<<<<

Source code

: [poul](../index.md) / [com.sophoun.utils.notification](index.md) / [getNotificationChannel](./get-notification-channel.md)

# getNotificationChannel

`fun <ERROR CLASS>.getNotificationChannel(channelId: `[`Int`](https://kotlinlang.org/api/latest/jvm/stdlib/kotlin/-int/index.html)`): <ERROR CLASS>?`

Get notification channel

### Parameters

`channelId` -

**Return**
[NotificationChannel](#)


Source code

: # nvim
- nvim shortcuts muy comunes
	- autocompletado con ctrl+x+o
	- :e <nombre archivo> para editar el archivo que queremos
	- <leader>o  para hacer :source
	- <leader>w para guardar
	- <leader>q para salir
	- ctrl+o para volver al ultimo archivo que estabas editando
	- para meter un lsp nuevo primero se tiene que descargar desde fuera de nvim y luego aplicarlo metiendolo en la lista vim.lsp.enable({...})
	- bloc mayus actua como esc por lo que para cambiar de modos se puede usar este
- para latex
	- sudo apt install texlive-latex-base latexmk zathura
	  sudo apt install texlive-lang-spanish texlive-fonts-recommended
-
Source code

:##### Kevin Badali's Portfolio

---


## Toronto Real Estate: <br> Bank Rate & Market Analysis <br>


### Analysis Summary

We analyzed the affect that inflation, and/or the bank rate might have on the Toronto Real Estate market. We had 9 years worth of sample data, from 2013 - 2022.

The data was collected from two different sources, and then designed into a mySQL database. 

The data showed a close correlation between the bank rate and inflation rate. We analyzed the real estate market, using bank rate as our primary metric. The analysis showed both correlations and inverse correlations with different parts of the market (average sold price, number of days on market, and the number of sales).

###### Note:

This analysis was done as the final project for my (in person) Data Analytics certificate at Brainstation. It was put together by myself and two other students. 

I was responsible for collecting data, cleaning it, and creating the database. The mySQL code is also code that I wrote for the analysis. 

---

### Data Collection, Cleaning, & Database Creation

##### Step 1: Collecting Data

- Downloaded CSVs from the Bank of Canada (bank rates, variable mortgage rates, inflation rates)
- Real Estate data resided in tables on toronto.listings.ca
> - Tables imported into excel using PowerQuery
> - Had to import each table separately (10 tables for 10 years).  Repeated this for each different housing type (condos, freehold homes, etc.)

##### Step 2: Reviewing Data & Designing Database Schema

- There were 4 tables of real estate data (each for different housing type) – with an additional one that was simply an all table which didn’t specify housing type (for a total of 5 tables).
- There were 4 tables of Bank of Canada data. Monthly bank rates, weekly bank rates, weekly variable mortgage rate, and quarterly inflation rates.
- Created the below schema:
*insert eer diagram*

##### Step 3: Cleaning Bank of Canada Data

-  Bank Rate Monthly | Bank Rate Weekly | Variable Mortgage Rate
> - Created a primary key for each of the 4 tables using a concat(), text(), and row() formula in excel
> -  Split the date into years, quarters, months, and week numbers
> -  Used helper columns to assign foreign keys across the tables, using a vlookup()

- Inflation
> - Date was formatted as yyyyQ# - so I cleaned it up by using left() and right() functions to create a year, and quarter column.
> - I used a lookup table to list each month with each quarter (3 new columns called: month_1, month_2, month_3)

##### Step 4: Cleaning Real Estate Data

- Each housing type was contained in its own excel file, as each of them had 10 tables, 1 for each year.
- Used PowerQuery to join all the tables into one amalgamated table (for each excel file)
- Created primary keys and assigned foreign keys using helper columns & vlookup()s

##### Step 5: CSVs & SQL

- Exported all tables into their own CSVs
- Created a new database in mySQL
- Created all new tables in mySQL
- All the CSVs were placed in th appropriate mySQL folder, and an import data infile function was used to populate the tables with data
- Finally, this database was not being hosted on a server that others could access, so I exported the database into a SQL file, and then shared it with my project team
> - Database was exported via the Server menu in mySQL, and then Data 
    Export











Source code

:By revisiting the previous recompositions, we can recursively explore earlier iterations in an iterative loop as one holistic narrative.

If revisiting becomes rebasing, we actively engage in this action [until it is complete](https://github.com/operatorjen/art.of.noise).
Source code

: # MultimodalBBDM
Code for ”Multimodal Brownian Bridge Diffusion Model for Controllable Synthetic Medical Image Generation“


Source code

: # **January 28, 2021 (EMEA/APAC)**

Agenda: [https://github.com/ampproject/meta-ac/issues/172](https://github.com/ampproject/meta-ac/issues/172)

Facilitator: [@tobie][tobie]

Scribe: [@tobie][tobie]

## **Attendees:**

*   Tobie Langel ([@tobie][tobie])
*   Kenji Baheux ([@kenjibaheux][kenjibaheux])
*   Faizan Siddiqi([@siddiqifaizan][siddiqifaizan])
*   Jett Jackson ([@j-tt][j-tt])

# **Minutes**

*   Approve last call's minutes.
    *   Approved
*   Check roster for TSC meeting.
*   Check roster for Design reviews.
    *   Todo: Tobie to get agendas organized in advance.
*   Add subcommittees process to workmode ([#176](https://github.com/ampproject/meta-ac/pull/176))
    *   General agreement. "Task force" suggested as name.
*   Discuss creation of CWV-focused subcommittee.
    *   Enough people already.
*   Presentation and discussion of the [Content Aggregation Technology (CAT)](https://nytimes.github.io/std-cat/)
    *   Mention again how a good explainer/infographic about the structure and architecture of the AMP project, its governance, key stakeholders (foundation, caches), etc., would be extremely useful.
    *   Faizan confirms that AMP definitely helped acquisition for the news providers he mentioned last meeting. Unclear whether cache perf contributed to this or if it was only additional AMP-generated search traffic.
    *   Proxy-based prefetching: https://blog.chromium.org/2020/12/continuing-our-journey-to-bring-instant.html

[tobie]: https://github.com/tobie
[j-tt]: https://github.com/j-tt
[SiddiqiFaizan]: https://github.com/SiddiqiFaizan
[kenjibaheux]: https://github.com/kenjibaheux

>>>>

Exercise ::
Print all the material, keeping every line identical to the original.

Answer to this task ::
Source code

: [poul](../index.md) / [com.sophoun.utils.notification](index.md) / [getNotificationChannel](./get-notification-channel.md)

# getNotificationChannel

`fun <ERROR CLASS>.getNotificationChannel(channelId: `[`Int`](https://kotlinlang.org/api/latest/jvm/stdlib/kotlin/-int/index.html)`): <ERROR CLASS>?`

Get notification channel

### Parameters

`channelId` -

**Return**
[NotificationChannel](#)


Source code

: # nvim
- nvim shortcuts muy comunes
	- autocompletado con ctrl+x+o
	- :e <nombre archivo> para editar el archivo que queremos
	- <leader>o  para hacer :source
	- <leader>w para guardar
	- <leader>q para salir
	- ctrl+o para volver al ultimo archivo que estabas editando
	- para meter un lsp nuevo primero se tiene que descargar desde fuera de nvim y luego aplicarlo metiendolo en la lista vim.lsp.enable({...})
	- bloc mayus actua como esc por lo que para cambiar de modos se puede usar este
- para latex
	- sudo apt install texlive-latex-base latexmk zathura
	  sudo apt install texlive-lang-spanish texlive-fonts-recommended
-
Source code

:##### Kevin Badali's Portfolio

---


## Toronto Real Estate: <br> Bank Rate & Market Analysis <br>


### Analysis Summary

We analyzed the affect that inflation, and/or the bank rate might have on the Toronto Real Estate market. We had 9 years worth of sample data, from 2013 - 2022.

The data was collected from two different sources, and then designed into a mySQL database. 

The data showed a close correlation between the bank rate and inflation rate. We analyzed the real estate market, using bank rate as our primary metric. The analysis showed both correlations and inverse correlations with different parts of the market (average sold price, number of days on market, and the number of sales).

###### Note:

This analysis was done as the final project for my (in person) Data Analytics certificate at Brainstation. It was put together by myself and two other students. 

I was responsible for collecting data, cleaning it, and creating the database. The mySQL code is also code that I wrote for the analysis. 

---

### Data Collection, Cleaning, & Database Creation

##### Step 1: Collecting Data

- Downloaded CSVs from the Bank of Canada (bank rates, variable mortgage rates, inflation rates)
- Real Estate data resided in tables on toronto.listings.ca
> - Tables imported into excel using PowerQuery
> - Had to import each table separately (10 tables for 10 years).  Repeated this for each different housing type (condos, freehold homes, etc.)

##### Step 2: Reviewing Data & Designing Database Schema

- There were 4 tables of real estate data (each for different housing type) – with an additional one that was simply an all table which didn’t specify housing type (for a total of 5 tables).
- There were 4 tables of Bank of Canada data. Monthly bank rates, weekly bank rates, weekly variable mortgage rate, and quarterly inflation rates.
- Created the below schema:
*insert eer diagram*

##### Step 3: Cleaning Bank of Canada Data

-  Bank Rate Monthly | Bank Rate Weekly | Variable Mortgage Rate
> - Created a primary key for each of the 4 tables using a concat(), text(), and row() formula in excel
> -  Split the date into years, quarters, months, and week numbers
> -  Used helper columns to assign foreign keys across the tables, using a vlookup()

- Inflation
> - Date was formatted as yyyyQ# - so I cleaned it up by using left() and right() functions to create a year, and quarter column.
> - I used a lookup table to list each month with each quarter (3 new columns called: month_1, month_2, month_3)

##### Step 4: Cleaning Real Estate Data

- Each housing type was contained in its own excel file, as each of them had 10 tables, 1 for each year.
- Used PowerQuery to join all the tables into one amalgamated table (for each excel file)
- Created primary keys and assigned foreign keys using helper columns & vlookup()s

##### Step 5: CSVs & SQL

- Exported all tables into their own CSVs
- Created a new database in mySQL
- Created all new tables in mySQL
- All the CSVs were placed in th appropriate mySQL folder, and an import data infile function was used to populate the tables with data
- Finally, this database was not being hosted on a server that others could access, so I exported the database into a SQL file, and then shared it with my project team
> - Database was exported via the Server menu in mySQL, and then Data 
    Export











Source code

:By revisiting the previous recompositions, we can recursively explore earlier iterations in an iterative loop as one holistic narrative.

If revisiting becomes rebasing, we actively engage in this action [until it is complete](https://github.com/operatorjen/art.of.noise).
Source code

: # MultimodalBBDM
Code for ”Multimodal Brownian Bridge Diffusion Model for Controllable Synthetic Medical Image Generation“


Source code

: # **January 28, 2021 (EMEA/APAC)**

Agenda: [https://github.com/ampproject/meta-ac/issues/172](https://github.com/ampproject/meta-ac/issues/172)

Facilitator: [@tobie][tobie]

Scribe: [@tobie][tobie]

## **Attendees:**

*   Tobie Langel ([@tobie][tobie])
*   Kenji Baheux ([@kenjibaheux][kenjibaheux])
*   Faizan Siddiqi([@siddiqifaizan][siddiqifaizan])
*   Jett Jackson ([@j-tt][j-tt])

# **Minutes**

*   Approve last call's minutes.
    *   Approved
*   Check roster for TSC meeting.
*   Check roster for Design reviews.
    *   Todo: Tobie to get agendas organized in advance.
*   Add subcommittees process to workmode ([#176](https://github.com/ampproject/meta-ac/pull/176))
    *   General agreement. "Task force" suggested as name.
*   Discuss creation of CWV-focused subcommittee.
    *   Enough people already.
*   Presentation and discussion of the [Content Aggregation Technology (CAT)](https://nytimes.github.io/std-cat/)
    *   Mention again how a good explainer/infographic about the structure and architecture of the AMP project, its governance, key stakeholders (foundation, caches), etc., would be extremely useful.
    *   Faizan confirms that AMP definitely helped acquisition for the news providers he mentioned last meeting. Unclear whether cache perf contributed to this or if it was only additional AMP-generated search traffic.
    *   Proxy-based prefetching: https://blog.chromium.org/2020/12/continuing-our-journey-to-bring-instant.html

[tobie]: https://github.com/tobie
[j-tt]: https://github.com/j-tt
[SiddiqiFaizan]: https://github.com/SiddiqiFaizan
[kenjibaheux]: https://github.com/kenjibaheux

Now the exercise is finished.